I had considerable money, so I give him ten cents, but begged him to spend it for something to eat, and give me some, because it was all the money I had, and I hadn’t had nothing to eat since yesterday.  He never said nothing.  The next minute he whirls on me and says:

“Do you reckon that nigger would blow on us?  We’d skin him if he done that!”

“How can he blow?  Hain’t he run off?”

“No!  That old fool sold him, and never divided with me, and the money’s gone.”

“Sold him?”  I says, and begun to cry; “why, he was my nigger, and that was my money.  Where is he?—I want my nigger.”

“Well, you can’t get your nigger, that’s all—so dry up your blubbering. Looky here—do you think you’d venture to blow on us?  Blamed if I think I’d trust you.  Why, if you was to blow on us—”

He stopped, but I never see the duke look so ugly out of his eyes before. I went on a-whimpering, and says:

“I don’t want to blow on nobody; and I ain’t got no time to blow, nohow. I got to turn out and find my nigger.”

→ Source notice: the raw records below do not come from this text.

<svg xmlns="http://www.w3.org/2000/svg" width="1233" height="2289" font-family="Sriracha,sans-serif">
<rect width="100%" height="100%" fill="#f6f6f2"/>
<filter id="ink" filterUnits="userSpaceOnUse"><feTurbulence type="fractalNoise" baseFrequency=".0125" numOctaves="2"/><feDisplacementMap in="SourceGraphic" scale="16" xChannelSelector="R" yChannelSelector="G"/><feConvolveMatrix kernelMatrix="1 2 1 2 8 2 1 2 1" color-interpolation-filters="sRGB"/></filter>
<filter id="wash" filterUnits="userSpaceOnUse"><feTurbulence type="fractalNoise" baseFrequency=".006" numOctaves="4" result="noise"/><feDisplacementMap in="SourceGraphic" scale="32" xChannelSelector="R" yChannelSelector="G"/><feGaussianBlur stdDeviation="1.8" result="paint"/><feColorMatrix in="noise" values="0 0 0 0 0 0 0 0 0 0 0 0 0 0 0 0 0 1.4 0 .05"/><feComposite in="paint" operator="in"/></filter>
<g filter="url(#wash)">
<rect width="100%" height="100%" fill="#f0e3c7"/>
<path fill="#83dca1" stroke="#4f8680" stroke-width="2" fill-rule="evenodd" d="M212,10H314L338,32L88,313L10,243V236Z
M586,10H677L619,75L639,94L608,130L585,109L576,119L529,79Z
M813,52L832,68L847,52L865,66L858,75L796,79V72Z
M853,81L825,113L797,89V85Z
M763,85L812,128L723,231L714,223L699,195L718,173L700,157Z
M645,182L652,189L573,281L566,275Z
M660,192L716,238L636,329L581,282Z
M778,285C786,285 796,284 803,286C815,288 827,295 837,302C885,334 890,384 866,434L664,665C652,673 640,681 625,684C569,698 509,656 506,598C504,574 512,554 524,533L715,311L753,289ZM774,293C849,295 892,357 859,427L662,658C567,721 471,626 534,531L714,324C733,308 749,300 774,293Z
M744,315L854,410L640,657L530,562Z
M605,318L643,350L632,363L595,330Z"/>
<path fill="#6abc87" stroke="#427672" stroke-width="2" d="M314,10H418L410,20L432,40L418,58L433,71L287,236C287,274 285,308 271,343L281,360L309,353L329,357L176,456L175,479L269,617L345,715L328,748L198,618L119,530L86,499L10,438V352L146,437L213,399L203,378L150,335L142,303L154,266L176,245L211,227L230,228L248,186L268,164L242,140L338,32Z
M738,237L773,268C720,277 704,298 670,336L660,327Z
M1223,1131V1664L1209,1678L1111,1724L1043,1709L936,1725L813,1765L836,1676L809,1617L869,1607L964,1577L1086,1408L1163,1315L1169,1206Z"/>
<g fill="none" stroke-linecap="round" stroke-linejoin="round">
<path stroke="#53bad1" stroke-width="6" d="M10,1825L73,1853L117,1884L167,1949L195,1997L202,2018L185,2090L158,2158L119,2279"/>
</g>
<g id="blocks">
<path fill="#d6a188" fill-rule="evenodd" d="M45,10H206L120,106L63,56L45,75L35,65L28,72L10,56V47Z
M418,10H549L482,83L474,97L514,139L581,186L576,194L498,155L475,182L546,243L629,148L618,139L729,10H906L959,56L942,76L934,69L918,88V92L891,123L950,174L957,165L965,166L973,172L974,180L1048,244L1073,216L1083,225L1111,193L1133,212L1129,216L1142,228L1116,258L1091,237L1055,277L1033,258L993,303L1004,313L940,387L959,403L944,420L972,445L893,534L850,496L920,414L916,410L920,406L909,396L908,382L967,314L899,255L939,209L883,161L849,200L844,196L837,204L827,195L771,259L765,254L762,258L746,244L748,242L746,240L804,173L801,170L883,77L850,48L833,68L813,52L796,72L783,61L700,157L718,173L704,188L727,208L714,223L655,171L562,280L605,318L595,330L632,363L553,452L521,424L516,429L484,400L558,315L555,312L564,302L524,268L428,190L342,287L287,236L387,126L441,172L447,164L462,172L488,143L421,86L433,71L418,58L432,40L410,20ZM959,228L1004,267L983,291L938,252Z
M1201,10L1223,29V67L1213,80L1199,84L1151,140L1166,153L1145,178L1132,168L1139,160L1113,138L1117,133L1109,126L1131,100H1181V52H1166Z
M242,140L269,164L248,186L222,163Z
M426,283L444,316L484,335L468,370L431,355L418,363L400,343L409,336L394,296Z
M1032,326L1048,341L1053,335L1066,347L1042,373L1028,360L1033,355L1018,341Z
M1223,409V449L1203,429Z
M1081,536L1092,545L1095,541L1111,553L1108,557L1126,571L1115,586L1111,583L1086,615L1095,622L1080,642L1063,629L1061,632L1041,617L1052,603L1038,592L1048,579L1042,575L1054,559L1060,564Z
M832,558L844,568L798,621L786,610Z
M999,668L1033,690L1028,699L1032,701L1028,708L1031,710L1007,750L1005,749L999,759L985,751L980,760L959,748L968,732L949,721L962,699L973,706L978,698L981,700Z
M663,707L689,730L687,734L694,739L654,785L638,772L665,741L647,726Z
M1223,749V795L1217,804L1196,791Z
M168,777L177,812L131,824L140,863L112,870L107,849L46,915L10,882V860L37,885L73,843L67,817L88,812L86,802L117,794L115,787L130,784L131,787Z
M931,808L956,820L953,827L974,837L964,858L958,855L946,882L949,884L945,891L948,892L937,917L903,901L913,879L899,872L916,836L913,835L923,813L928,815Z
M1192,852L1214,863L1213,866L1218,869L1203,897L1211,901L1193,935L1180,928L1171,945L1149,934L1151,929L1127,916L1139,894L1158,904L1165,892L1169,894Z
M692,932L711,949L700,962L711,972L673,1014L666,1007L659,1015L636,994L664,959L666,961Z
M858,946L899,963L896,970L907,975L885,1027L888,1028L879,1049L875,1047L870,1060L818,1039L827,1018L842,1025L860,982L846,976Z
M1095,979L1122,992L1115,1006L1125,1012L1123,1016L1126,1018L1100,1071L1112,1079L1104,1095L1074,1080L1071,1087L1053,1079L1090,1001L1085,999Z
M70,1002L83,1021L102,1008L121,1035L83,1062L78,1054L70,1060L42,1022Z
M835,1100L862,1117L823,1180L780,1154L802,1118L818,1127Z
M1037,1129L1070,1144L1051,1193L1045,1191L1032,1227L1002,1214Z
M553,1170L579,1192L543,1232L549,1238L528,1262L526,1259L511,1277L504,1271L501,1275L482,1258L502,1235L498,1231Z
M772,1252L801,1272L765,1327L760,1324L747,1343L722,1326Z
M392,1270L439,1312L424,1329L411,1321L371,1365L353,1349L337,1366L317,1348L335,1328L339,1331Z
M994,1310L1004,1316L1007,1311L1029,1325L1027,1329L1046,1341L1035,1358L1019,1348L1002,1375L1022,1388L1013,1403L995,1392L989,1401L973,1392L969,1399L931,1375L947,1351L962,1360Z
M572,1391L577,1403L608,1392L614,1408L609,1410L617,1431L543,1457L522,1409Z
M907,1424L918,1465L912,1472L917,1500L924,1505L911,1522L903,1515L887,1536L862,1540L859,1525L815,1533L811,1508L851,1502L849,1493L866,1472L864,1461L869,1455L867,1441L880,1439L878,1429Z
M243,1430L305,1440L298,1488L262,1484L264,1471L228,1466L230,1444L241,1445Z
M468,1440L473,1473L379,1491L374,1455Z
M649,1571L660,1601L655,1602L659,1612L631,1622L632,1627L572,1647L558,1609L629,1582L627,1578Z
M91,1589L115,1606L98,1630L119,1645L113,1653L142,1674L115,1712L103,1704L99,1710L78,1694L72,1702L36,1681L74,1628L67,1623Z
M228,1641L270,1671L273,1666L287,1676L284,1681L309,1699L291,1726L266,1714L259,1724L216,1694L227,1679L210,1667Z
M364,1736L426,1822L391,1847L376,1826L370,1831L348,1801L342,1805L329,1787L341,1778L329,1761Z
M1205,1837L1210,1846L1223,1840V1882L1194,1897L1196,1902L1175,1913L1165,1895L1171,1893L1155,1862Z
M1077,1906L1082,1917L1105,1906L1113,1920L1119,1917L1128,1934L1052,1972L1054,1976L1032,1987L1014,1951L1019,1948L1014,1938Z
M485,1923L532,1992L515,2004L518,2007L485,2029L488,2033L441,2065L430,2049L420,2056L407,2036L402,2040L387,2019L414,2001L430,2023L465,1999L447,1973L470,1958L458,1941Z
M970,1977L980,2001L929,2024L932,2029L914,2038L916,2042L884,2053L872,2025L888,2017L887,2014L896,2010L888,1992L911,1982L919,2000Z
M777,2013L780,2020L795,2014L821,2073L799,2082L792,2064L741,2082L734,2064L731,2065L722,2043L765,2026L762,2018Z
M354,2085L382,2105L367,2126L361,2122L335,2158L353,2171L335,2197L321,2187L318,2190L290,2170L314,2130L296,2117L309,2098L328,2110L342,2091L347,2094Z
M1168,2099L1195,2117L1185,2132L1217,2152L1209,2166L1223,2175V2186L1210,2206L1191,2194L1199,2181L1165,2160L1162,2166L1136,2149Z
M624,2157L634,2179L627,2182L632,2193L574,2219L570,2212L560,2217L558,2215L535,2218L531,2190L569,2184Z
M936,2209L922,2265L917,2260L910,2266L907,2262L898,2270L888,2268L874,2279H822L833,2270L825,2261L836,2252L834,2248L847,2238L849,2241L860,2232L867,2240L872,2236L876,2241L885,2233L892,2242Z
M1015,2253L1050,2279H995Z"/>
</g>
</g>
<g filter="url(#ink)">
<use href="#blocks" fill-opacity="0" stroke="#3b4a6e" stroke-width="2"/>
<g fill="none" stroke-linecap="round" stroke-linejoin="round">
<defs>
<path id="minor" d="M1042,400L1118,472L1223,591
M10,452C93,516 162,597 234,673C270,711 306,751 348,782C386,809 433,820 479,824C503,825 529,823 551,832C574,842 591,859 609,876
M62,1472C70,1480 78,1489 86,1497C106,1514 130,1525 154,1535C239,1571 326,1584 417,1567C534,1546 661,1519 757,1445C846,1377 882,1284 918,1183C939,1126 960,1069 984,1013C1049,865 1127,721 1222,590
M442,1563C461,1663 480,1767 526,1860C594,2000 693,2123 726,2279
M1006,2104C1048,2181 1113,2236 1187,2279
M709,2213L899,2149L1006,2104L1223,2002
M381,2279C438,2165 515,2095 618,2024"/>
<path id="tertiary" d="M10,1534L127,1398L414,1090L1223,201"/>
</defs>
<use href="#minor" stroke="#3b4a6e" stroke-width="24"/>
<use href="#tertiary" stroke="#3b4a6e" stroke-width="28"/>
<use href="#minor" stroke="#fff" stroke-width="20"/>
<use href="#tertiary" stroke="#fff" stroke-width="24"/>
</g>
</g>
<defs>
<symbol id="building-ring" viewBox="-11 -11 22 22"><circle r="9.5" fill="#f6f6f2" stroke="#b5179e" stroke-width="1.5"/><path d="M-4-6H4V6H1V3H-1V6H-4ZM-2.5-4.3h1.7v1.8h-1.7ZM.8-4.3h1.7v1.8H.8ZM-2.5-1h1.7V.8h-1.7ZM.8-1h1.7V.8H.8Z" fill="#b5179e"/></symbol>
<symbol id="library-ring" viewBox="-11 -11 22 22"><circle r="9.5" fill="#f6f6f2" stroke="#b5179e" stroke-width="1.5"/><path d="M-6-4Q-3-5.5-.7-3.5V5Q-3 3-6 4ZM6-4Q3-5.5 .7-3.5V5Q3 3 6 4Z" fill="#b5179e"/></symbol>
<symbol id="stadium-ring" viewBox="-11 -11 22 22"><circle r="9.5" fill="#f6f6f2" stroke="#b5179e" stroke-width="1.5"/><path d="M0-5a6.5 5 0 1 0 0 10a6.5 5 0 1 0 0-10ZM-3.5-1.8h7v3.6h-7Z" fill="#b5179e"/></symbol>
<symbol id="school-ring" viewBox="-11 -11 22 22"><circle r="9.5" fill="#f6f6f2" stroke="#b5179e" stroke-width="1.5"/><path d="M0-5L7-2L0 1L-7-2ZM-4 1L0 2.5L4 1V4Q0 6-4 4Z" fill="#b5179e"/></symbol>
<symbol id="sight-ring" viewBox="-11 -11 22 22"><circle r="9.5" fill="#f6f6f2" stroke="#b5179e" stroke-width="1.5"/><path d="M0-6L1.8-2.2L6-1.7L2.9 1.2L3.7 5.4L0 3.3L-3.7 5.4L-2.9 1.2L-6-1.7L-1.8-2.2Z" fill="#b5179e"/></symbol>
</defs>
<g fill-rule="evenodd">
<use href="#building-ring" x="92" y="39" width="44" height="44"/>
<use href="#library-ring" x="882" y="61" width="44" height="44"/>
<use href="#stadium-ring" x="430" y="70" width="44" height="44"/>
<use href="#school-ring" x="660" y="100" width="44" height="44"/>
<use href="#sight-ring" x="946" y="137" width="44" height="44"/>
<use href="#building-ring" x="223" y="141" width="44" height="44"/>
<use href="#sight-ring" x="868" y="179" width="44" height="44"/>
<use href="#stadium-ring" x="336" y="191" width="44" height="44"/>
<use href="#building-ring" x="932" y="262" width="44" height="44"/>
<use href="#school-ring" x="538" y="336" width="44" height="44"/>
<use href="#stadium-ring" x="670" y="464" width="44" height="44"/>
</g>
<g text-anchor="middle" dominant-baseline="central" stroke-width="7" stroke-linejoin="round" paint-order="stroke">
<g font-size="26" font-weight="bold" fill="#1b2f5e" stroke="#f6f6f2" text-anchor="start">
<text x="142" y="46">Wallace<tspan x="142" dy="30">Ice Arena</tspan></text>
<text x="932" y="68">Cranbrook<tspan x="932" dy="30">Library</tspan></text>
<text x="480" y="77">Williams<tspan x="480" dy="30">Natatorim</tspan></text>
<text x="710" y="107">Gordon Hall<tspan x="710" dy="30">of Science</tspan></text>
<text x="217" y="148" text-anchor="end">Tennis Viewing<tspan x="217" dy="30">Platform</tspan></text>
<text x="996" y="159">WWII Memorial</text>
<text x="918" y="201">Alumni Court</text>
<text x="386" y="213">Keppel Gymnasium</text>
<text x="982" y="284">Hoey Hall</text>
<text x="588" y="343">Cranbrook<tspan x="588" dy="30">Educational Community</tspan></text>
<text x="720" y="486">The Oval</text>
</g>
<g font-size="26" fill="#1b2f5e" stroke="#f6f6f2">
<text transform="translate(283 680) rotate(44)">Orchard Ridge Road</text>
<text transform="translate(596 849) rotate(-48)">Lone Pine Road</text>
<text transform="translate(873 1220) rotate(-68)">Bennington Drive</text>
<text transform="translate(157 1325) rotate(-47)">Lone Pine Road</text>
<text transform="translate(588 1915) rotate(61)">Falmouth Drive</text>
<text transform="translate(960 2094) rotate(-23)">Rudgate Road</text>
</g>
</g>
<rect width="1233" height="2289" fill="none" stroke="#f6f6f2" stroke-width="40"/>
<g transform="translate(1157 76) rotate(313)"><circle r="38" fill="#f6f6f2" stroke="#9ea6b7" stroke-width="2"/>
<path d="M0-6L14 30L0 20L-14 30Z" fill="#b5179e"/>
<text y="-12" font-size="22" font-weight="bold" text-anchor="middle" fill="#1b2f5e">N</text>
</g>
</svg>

He looked kinder bothered, and stood there with his bills fluttering on his arm, thinking, and wrinkling up his forehead.  At last he says:

“I’ll tell you something.  We got to be here three days.  If you’ll promise you won’t blow, and won’t let the nigger blow, I’ll tell you where to find him.”

So I promised, and he says:

“A farmer by the name of Silas Ph—” and then he stopped.  You see, he started to tell me the truth; but when he stopped that way, and begun to study and think again, I reckoned he was changing his mind.  And so he was. He wouldn’t trust me; he wanted to make sure of having me out of the way the whole three days.  So pretty soon he says:

“The man that bought him is named Abram Foster—Abram G. Foster—and he lives forty mile back here in the country, on the road to Lafayette.”

“All right,” I says, “I can walk it in three days.  And I’ll start this very afternoon.”

“No you wont, you’ll start now; and don’t you lose any time about it, neither, nor do any gabbling by the way.  Just keep a tight tongue in your head and move right along, and then you won’t get into trouble with us, d’ye hear?”

That was the order I wanted, and that was the one I played for.  I wanted to be left free to work my plans.

“So clear out,” he says; “and you can tell Mr. Foster whatever you want to. Maybe you can get him to believe that Jim is your nigger—some idiots don’t require documents—leastways I’ve heard there’s such down South here.  And when you tell him the handbill and the reward’s bogus, maybe he’ll believe you when you explain to him what the idea was for getting ’em out.  Go ’long now, and tell him anything you want to; but mind you don’t work your jaw any between here and there.”

So I left, and struck for the back country.  I didn’t look around, but I kinder felt like he was watching me.  But I knowed I could tire him out at that.  I went straight out in the country as much as a mile before I stopped; then I doubled back through the woods towards Phelps’.  I reckoned I better start in on my plan straight off without fooling around, because I wanted to stop Jim’s mouth till these fellows could get away.  I didn’t want no trouble with their kind.  I’d seen all I wanted to of them, and wanted to get entirely shut of them.